Now Bob has the remove-credentials branch on his computer and can test-drive the robot! Bob could have used a graphical Git client for these operations, too, but he wants to learn the command-line way! Bob follows the instructions in the pull request and manages to run the robot. Yay! He pushes the robot to the development workspace in Robocorp Cloud to make sure it also works there. Since the vault has already been set up, the robot works without a hitch! Something feels a bit off, though. 🤔

Improve it

Minor typos and smaller issues are often best addressed by the reviewer to reduce the feedback loop time of pointing out an issue and waiting for the author to improve the implementation. If it is a small thing, just fix it! 😅

Bob feels it might be useful to include the robot setup instructions in the repository README.md file, since the pull request will be eventually merged and closed, and the instructions will be difficult to find if a new developer joins the project. Bob's boss asks him to brew some coffee, so Bob does not have time to improve the instructions himself.

Request changes

Larger architectural or conceptual issues might require deeper discussions before proceeding with any changes. These are often better implemented by the author herself. You can write your review in GitHub and mark the status as Request changes. This will flag the pull request so that the author knows that some modifications are needed.

Since Bob is completing important chores, he marks his review as Request changes.

Approve it

If there were no issues or only minor things that the reviewer decided to fix while reviewing (to avoid the feedback delay), the review status could be set as Approve.

Submit review

The final step of the review process is to submit the review, fetch a cup of ☕️, and wait for the author to do all the heavy lifting!

What we learned

  • Having someone else to review your changes is a great idea.
  • Try to understand the changes and the reasoning for doing them.
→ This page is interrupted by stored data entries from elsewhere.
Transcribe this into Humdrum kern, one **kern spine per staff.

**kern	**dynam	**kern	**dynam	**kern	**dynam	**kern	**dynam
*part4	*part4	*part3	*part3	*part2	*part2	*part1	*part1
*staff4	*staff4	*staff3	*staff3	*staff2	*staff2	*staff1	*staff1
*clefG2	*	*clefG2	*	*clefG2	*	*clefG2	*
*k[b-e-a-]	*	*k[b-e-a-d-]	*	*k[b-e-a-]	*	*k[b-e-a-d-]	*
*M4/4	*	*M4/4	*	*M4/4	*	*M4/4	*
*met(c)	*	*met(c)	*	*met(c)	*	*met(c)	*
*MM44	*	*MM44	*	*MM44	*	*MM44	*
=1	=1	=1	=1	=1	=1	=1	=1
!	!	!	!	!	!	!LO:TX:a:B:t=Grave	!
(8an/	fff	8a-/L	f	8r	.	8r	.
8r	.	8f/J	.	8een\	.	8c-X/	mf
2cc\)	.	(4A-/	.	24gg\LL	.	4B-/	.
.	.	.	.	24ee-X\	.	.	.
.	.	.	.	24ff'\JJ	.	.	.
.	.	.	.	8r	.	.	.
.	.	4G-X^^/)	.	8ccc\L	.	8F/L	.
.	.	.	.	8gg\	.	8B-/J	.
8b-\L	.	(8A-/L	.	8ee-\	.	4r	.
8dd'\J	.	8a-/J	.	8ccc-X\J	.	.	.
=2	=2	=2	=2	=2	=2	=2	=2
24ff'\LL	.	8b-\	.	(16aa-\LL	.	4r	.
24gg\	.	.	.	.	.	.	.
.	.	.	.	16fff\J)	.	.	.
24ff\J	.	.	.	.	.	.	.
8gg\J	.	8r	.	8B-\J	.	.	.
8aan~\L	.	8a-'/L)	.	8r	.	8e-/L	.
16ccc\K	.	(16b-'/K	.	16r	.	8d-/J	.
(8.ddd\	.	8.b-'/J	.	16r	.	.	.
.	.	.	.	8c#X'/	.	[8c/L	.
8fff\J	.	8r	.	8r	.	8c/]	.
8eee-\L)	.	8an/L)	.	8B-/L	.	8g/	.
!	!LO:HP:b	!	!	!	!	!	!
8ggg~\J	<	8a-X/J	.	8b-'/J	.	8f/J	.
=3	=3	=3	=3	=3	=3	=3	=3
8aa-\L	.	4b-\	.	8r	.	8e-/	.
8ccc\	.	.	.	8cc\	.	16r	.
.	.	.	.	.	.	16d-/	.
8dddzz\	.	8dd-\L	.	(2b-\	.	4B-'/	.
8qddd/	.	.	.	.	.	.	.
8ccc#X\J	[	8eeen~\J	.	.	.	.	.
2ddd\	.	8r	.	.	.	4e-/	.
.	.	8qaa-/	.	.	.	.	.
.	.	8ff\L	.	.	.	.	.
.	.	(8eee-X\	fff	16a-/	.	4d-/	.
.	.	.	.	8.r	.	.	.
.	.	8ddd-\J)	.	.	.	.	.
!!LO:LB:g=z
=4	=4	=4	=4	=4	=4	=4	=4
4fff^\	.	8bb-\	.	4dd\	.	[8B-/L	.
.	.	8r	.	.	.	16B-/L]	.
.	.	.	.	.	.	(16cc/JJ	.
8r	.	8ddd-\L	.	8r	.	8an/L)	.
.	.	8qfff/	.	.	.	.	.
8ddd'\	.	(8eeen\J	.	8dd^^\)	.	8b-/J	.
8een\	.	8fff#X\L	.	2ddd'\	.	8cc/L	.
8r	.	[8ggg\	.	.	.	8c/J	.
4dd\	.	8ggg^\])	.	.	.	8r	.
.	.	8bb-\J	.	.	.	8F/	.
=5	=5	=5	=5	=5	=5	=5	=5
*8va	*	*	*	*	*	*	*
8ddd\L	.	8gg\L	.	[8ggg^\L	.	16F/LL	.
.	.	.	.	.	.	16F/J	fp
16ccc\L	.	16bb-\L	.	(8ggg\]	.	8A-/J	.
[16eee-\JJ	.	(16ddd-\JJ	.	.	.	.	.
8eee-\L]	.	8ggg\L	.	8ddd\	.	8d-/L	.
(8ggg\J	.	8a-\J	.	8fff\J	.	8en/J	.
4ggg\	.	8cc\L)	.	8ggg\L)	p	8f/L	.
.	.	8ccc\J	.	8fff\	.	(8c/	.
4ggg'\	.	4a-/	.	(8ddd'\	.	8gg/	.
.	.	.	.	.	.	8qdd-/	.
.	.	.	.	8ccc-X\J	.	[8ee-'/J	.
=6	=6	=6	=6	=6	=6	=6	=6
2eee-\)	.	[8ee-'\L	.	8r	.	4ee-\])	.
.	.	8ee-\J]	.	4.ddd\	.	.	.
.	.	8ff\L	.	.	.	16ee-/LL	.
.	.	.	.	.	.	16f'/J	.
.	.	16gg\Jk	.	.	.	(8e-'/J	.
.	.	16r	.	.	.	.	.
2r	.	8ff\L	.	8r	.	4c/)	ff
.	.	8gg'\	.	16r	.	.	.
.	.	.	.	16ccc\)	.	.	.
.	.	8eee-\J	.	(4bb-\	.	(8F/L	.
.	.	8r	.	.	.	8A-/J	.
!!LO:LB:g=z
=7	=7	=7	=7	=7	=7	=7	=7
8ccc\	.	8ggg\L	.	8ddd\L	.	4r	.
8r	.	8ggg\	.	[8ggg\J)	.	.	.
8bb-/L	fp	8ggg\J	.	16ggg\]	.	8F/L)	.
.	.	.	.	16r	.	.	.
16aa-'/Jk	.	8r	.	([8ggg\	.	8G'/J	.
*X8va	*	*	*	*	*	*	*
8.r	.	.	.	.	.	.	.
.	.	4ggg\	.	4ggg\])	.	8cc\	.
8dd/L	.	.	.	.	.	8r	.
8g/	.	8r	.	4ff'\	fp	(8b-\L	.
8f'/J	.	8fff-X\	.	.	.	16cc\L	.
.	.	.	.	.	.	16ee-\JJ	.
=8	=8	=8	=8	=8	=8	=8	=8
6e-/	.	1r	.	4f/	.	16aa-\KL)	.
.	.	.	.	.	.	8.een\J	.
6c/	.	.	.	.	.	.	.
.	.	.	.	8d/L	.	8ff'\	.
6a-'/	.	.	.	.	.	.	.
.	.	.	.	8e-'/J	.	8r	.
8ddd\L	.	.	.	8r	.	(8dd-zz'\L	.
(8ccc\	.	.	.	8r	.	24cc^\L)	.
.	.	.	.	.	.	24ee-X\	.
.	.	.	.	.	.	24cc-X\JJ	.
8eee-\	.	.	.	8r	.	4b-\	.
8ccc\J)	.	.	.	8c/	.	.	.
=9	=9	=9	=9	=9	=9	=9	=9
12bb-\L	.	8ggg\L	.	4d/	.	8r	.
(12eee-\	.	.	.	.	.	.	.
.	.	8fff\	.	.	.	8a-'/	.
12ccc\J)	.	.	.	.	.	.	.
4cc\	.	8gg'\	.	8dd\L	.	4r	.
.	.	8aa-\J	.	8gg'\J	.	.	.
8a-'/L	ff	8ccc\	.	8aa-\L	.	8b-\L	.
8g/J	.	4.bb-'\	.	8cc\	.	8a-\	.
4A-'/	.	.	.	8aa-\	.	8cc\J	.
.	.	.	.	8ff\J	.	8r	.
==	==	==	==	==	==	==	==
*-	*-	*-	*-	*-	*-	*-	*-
If you don't understand, ask the author.
  • Test the changes. Eyeballing is not enough for finding potential issues.
  • Test both locally and in Robocorp Cloud.
  • Fix easy-to-deal-with things as you review to reduce the unnecessary feedback loop delay.
  • Request changes for things that are not straightforward to fix.
  • Discuss potential architecture issues with the author. You may come up with something that works better!
  • GitHub provides excellent tools for reviewing and discussing the changes.